Selection:
Food Security Unit Overview and Background
Globally, one in nine people in the world today (795 million) are undernourished. The vast majority of the world’s hungry people live in developing countries, where 12.9% of the population is undernourished. Humankind is headed toward a catastrophic situation resulting from water shortage (at least 30% gap between demand and supply by 2030), and rapid shrinkage of per capita arable land. The ratio of urban to rural population has reversed dramatically since the 1950s. Population growth – expected to reach 10 billion by 2050 – is outpacing agricultural innovation, creating a demand that the industry will not be able to satisfy. It’s necessary to make more efficient use of cultivated and non-cultivated land, because continuing to deplete natural resources is not sustainable. Put in simple terms, food insecurity is a complex issue with complex consequences. Understanding complexity and finding solutions to this real-world issue requires systems thinking – both in research and in education.
We are addressing both the science, through our research, and the mitigation, through developing curriculum. It is our goal to bring this high level, hands-on learning to students. In this curriculum module, students in high school life and physical science courses act as interdisciplinary scientists and delegates to investigate how food insecurity can be eradicated in countries around the world.
Students research various countries with high prevalence of food insecurity and, using their knowledge from various lessons, model solutions through designing, building (optional), scaling up, and analyzing data from sustainable food systems. They then prepare for a mock UN summit to propose solutions to their assigned country's food insecurity crisis.

Actions to take:
• a. What population does the food security unit overview expect by 2050?
• b. In the food security unit overview, write out the part from "Students research various" to "food insecurity crisis." again, switching "summit" to "conference".
• c. Resume the food security unit overview from its last sentence.

Data section:
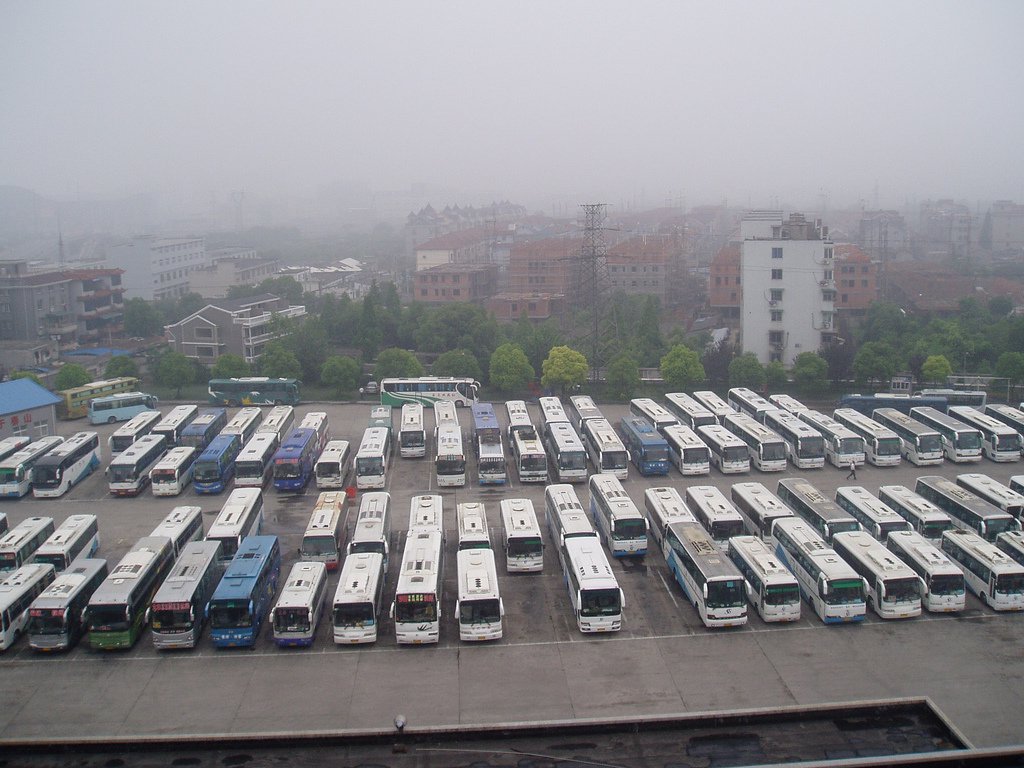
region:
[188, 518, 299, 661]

The answers:
• a. 10 billion

• b.
Students research various countries with high prevalence of food insecurity and, using their knowledge from various lessons, model solutions through designing, building (optional), scaling up, and analyzing data from sustainable food systems. They then prepare for a mock UN conference to propose solutions to their assigned country's food insecurity crisis.

• c.
Food Security Curriculum Module Summary
Students take an interdisciplinary approach to understand a global issue. The driving question: “How can we think and act on a systems level to produce and consume food resources that will be environmentally sustainable and sufficient for global needs?” Students learn that systems thinking is helpful in identifying influences and interactions within the food security system. After critically examining the environmental tradeoffs involved with various food production techniques, students engineer a system, such as an aquaponic system, to evaluate the potential of scaling up aquaponics to fill the future food gap. Next, students examine the origins of food and resources required to produce it. Throughout this module, student groups investigate various aspects of the food crisis in a specific country, which culminates in a UN council meeting to propose a solution.
- Overview Flowchart: Use this Food Security Module Flow Chart to help direct the flow of this module
- Complete Food Security (FS) Module (updated 02/23/2021) via PDF. This also serves as a unit plan, lists all NGSS, etc.
- Project Feed 1010 website: projectfeed1010.com.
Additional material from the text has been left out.